Stored data
● ● ●

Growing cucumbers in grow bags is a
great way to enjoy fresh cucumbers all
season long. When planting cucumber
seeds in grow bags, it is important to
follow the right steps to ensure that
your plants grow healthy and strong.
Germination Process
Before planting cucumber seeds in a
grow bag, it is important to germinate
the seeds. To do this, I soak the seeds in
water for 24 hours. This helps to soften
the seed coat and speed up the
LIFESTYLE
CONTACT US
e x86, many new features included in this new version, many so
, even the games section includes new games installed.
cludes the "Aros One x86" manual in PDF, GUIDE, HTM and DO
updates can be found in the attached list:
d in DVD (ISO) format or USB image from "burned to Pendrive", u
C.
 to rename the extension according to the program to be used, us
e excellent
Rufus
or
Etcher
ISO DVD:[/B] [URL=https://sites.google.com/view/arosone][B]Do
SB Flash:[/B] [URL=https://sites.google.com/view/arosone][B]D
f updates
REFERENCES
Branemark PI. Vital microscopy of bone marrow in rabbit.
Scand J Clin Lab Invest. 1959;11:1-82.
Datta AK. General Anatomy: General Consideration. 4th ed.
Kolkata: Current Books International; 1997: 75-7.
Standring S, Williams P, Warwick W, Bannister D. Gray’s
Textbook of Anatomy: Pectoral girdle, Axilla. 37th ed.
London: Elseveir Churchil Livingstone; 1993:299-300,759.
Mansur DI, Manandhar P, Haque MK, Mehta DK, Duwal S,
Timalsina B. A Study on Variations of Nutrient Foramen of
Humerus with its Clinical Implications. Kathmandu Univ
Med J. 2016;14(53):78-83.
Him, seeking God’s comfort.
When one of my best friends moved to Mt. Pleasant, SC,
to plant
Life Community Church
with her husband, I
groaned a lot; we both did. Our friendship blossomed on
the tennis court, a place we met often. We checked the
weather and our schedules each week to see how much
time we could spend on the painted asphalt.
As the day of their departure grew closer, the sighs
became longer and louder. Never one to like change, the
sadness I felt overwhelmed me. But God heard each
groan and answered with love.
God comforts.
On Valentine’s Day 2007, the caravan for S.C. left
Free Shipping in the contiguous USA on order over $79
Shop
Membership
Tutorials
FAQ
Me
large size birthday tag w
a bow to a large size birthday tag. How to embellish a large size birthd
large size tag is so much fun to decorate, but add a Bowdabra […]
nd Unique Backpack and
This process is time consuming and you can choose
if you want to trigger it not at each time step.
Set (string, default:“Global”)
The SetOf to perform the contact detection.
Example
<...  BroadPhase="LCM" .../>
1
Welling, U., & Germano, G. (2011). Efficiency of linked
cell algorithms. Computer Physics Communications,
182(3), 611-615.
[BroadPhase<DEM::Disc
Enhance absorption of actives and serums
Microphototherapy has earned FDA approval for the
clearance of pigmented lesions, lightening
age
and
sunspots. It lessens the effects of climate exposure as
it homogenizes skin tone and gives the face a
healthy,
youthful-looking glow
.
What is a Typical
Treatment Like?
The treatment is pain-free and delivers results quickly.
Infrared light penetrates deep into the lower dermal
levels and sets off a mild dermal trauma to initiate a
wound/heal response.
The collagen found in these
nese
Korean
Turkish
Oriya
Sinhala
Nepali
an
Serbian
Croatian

● ● ●

WHAT THE TASK ASKS: Each of the records is to be written out again exactly.

COMPLETED EXERCISE:
Growing cucumbers in grow bags is a
great way to enjoy fresh cucumbers all
season long. When planting cucumber
seeds in grow bags, it is important to
follow the right steps to ensure that
your plants grow healthy and strong.
Germination Process
Before planting cucumber seeds in a
grow bag, it is important to germinate
the seeds. To do this, I soak the seeds in
water for 24 hours. This helps to soften
the seed coat and speed up the
LIFESTYLE
CONTACT US
e x86, many new features included in this new version, many so
, even the games section includes new games installed.
cludes the "Aros One x86" manual in PDF, GUIDE, HTM and DO
updates can be found in the attached list:
d in DVD (ISO) format or USB image from "burned to Pendrive", u
C.
 to rename the extension according to the program to be used, us
e excellent
Rufus
or
Etcher
ISO DVD:[/B] [URL=https://sites.google.com/view/arosone][B]Do
SB Flash:[/B] [URL=https://sites.google.com/view/arosone][B]D
f updates
REFERENCES
Branemark PI. Vital microscopy of bone marrow in rabbit.
Scand J Clin Lab Invest. 1959;11:1-82.
Datta AK. General Anatomy: General Consideration. 4th ed.
Kolkata: Current Books International; 1997: 75-7.
Standring S, Williams P, Warwick W, Bannister D. Gray’s
Textbook of Anatomy: Pectoral girdle, Axilla. 37th ed.
London: Elseveir Churchil Livingstone; 1993:299-300,759.
Mansur DI, Manandhar P, Haque MK, Mehta DK, Duwal S,
Timalsina B. A Study on Variations of Nutrient Foramen of
Humerus with its Clinical Implications. Kathmandu Univ
Med J. 2016;14(53):78-83.
Him, seeking God’s comfort.
When one of my best friends moved to Mt. Pleasant, SC,
to plant
Life Community Church
with her husband, I
groaned a lot; we both did. Our friendship blossomed on
the tennis court, a place we met often. We checked the
weather and our schedules each week to see how much
time we could spend on the painted asphalt.
As the day of their departure grew closer, the sighs
became longer and louder. Never one to like change, the
sadness I felt overwhelmed me. But God heard each
groan and answered with love.
God comforts.
On Valentine’s Day 2007, the caravan for S.C. left
Free Shipping in the contiguous USA on order over $79
Shop
Membership
Tutorials
FAQ
Me
large size birthday tag w
a bow to a large size birthday tag. How to embellish a large size birthd
large size tag is so much fun to decorate, but add a Bowdabra […]
nd Unique Backpack and
This process is time consuming and you can choose
if you want to trigger it not at each time step.
Set (string, default:“Global”)
The SetOf to perform the contact detection.
Example
<...  BroadPhase="LCM" .../>
1
Welling, U., & Germano, G. (2011). Efficiency of linked
cell algorithms. Computer Physics Communications,
182(3), 611-615.
[BroadPhase<DEM::Disc
Enhance absorption of actives and serums
Microphototherapy has earned FDA approval for the
clearance of pigmented lesions, lightening
age
and
sunspots. It lessens the effects of climate exposure as
it homogenizes skin tone and gives the face a
healthy,
youthful-looking glow
.
What is a Typical
Treatment Like?
The treatment is pain-free and delivers results quickly.
Infrared light penetrates deep into the lower dermal
levels and sets off a mild dermal trauma to initiate a
wound/heal response.
The collagen found in these
nese
Korean
Turkish
Oriya
Sinhala
Nepali
an
Serbian
Croatian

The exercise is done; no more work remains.